Since its establishment, the UK Space Agency has been at the forefront of space exploration and technology. With a focus on innovation and sustainability, the agency has taken significant strides to address the challenges of space debris, a growing concern for global space operations.
In its latest initiative, published on the agency’s website here, the UK Space Agency is allocating £2 million (US $2.46 million) for research into refuelling technology for an upcoming mission aimed at clearing space debris. This research could significantly extend satellite lifetimes and prevent the exacerbation of space clutter. These feasibility studies will explore refuelling for a UK-led debris removal mission and examine the potential for servicing commercial satellites.
Space-based services are integral to modern life, underpinning various sectors from navigation to telecommunications. Hence, preserving the operational integrity of space is as critical as protecting the Earth’s environment. With millions of non-operational space objects in orbit, including nearly 37,000 larger than 10cm and an estimated 130 million smaller particles, proactive measures are crucial. These objects, ranging from obsolete satellites to minuscule paint fragments, pose risks to active satellites due to their high-velocity movements.
The UK Space Agency is advancing a broader commitment to sustainable space activities. It champions the development of domestic capabilities and sets an example in responsible space operations. As part of these efforts, a UK national debris removal mission is scheduled for launch in 2026 with the capability to be refuelled, ensuring its longevity and effectiveness.
George Freeman MP, Minister of State at the Department for Science, Innovation and Technology, said:
“Millions of pieces of space debris and 3,000 redundant satellites pose an increasing threat to the satellite economy we now rely on daily — from telecomms to navigation, air traffic control and climate science. So it is vital that we act.
“This new £2 million UK Space Agency programme will help to develop ways to refuel inactive satellites in space. UK businesses like Astroscale and ClearSpace developing in-flight refuelling, maintenance and other satellite servicing are key to reducing space debris, boosting space resilience and ensuring a vibrant space service economy.”
Ray Fielding, Head of Sustainability at the UK Space Agency, said:
“This is an exciting opportunity for the UK space sector. In-orbit servicing is expected to be a key tool in ensuring the long-term sustainability of the outer space environment, so these refuelling studies will support our desire to make satellite operation a lot more sustainable and demonstrate UK leadership in tackling the increasing risks caused by space debris.”
Richard Lowe, co-Chair of UKspace In-orbit Service & Manufacture (IOSM) Working Group, said:
“Satellites provide huge economic benefit for people here on Earth — but they’re currently limited to one tank of fuel! In-orbit refuelling is a key technology that can extend the life of satellites. It can also enable development of more capable infrastructure in space and help us to reduce in-orbit debris.
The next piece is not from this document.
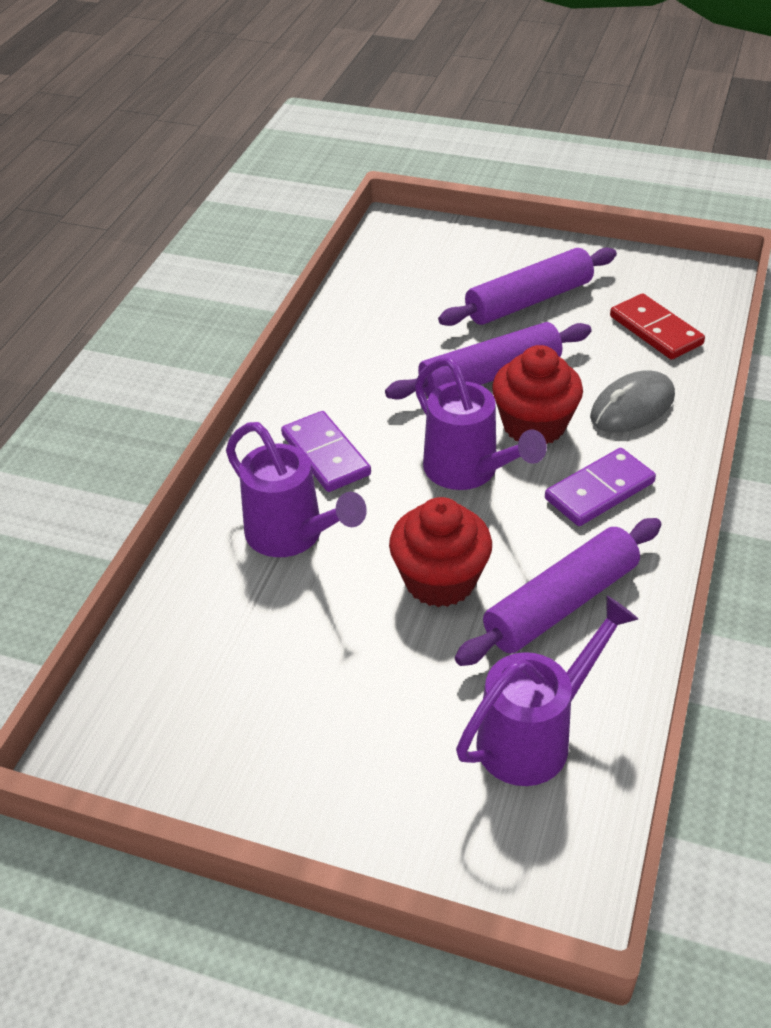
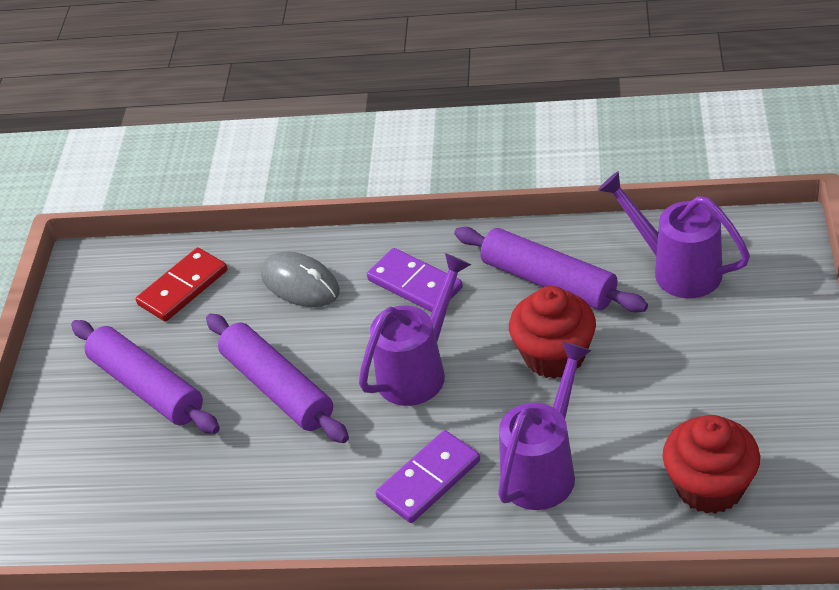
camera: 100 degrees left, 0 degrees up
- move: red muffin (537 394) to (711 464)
This investment paves the way for space services that deliver even more value than today in a much more sustainable way.”
The agency is seizing the opportunity presented by falling satellite launch costs and emerging technologies, like agile satellites capable of in-orbit services such as refuelling. UK organizations are encouraged to propose feasibility studies that support this pioneering mission and future technological advancements. This comes as the space community anticipates the UK Space Conference, set to take place from 21–23 November at ICC Belfast, where space industry leaders will convene to collaboratively forge the path ahead in space exploration and sustainability.